Better File Chunking

Within the IPFS stack/ecosystem, just as within computing as a whole, an uncompressed stream of untagged octets is a fundamental unit of exchange. As a general-purpose data storage system IPFS needs to handle an unbounded variety of content represented by such streams. Handling the maximum amount of this variety efficiently ( ideally by default ) would likely have an outsized impact on the future adoption of IPFS as a long-term data interchange medium/format.

The current stream-chunking options provided by the "official" IPFS content-adders are not particularly good. If left unchecked, the "evolutionaly pressure" will inevitably lead to proliferation of chunking algorithms within and beyond ProtocolLabs-controlled projects.
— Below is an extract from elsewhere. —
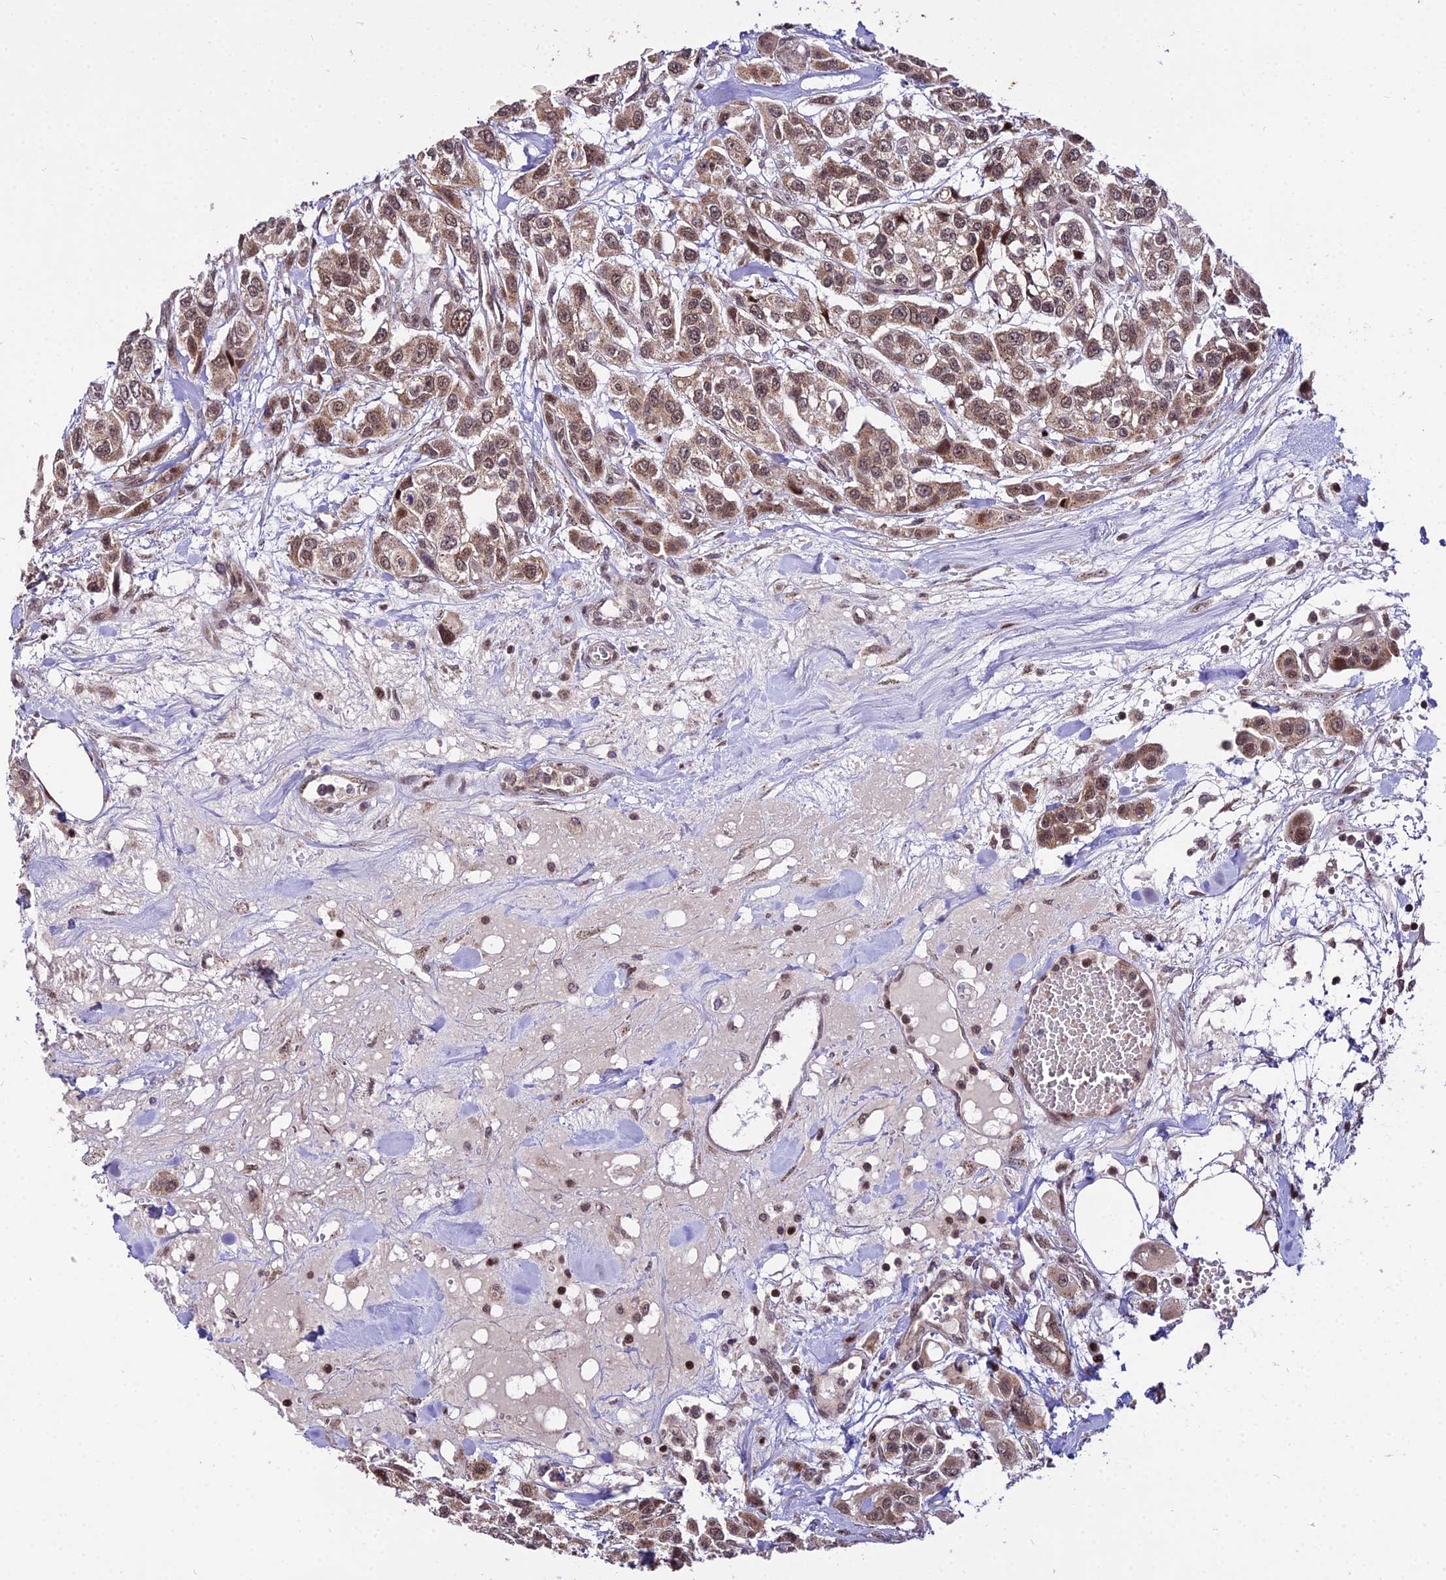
{"staining": {"intensity": "moderate", "quantity": ">75%", "location": "nuclear"}, "tissue": "urothelial cancer", "cell_type": "Tumor cells", "image_type": "cancer", "snomed": [{"axis": "morphology", "description": "Urothelial carcinoma, High grade"}, {"axis": "topography", "description": "Urinary bladder"}], "caption": "This micrograph displays IHC staining of high-grade urothelial carcinoma, with medium moderate nuclear positivity in approximately >75% of tumor cells.", "gene": "CIB3", "patient": {"sex": "male", "age": 67}}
This could be undesireable as any iteration would result in radically different IPFS addresses, hampering user experience, e.g.:

Preventing users from recognizing identical content via simple "eyeballing a list of hashes"
Increaed storage requirements due to failing de-duplication of identical content
Increased retrieval times due to high counts of not-already-present blocks

This session is mostly a "conversation starter" to properly map the available problem ( and solution ) spaces. I would strongly prefer to keep the deep dive light on specific technical details and instead focus on wider architectural / UX / game-theory-ish problems.

Goal

It would be great if towards the end of this session we have answers or maybe even consensus 🤞 regarding the following deceptively simple checklist:

Identify about 10 distinct realistic user-stories where IPFS could or already does play a central role.
Clearly identify pros and cons of chunking algorithm proliferation keeping the above list in mind ( spoiler alert: the author is strongly for reducing proliferation, but also recognizes that there are rather few effective tools for doing so )
Regardless of above outcome identify if there exists a low ( single-digit ) number of "general-purpose types of content" that could benefit from a single shared chunking strategy.
Identify whether the above number of algorithms could be reduced to 1 ( one ) which could then viably replace the current defaults.
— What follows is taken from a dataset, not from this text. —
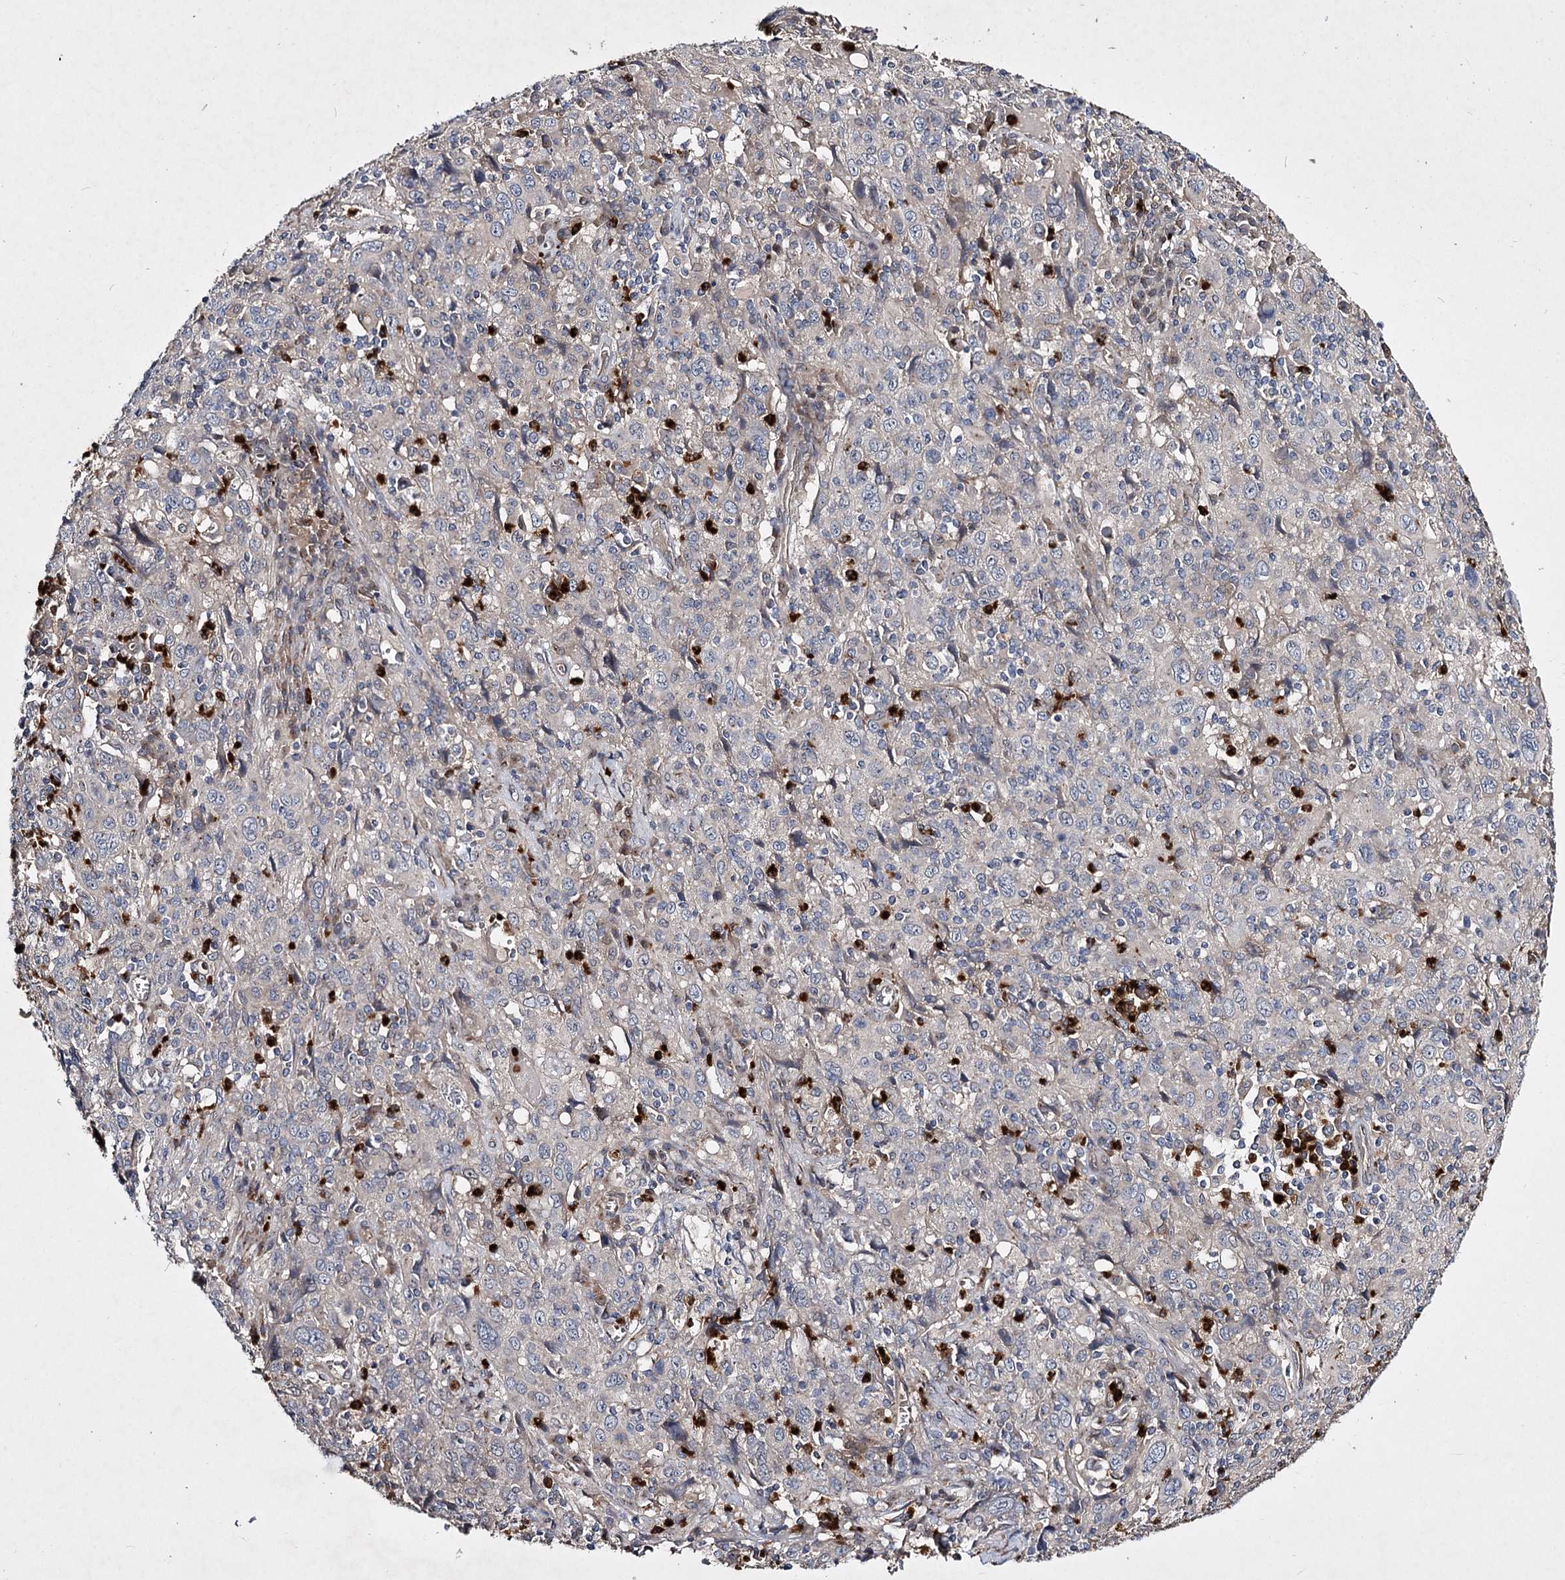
{"staining": {"intensity": "negative", "quantity": "none", "location": "none"}, "tissue": "cervical cancer", "cell_type": "Tumor cells", "image_type": "cancer", "snomed": [{"axis": "morphology", "description": "Squamous cell carcinoma, NOS"}, {"axis": "topography", "description": "Cervix"}], "caption": "High magnification brightfield microscopy of cervical squamous cell carcinoma stained with DAB (brown) and counterstained with hematoxylin (blue): tumor cells show no significant staining. The staining is performed using DAB (3,3'-diaminobenzidine) brown chromogen with nuclei counter-stained in using hematoxylin.", "gene": "MINDY3", "patient": {"sex": "female", "age": 46}}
List of various ( often conflicting ) prior-art discussions within Protocol Labs

Latest push for chunking standardization as part of UnixFSv2
Parameterizable-chunking proposal ( preliminary implementation available as part of ipfs-pack )
Musings on practical limitations of current "officially available" chunkers
Notes from ReproducibleBuildsSummit 2019
Collection of links on content-dependent-chunkers ( warnocked )
Chunking in the context of maximum block size
Inlining of small objects ( this is not directly related to chunking, but is relevant to smallest-chunk-size-limitations )

Several non-specialized chunking algorithm specs/implementations

FastCDC: a Fast and Efficient Content-Defined Chunking Approach for Data Deduplication
Ddelta/Gearhash ( pages 9 and 10 contain direct comparisons with Rabin-chunking )
bup "hashsplit" implementation ( this is especially notable for being side-compatible with vanilla git )
pigz implementation of --rsyncable

Team

@mib-kd743naq
@steven004

Presentation

🎤 Slides

Notes

Identify about 10 distinct realistic user-stories where IPFS could or already does play a central role

Usecases/problems

Ultra-High-Quality video files are large, and the current chunking of 256k is rather small for this purpose.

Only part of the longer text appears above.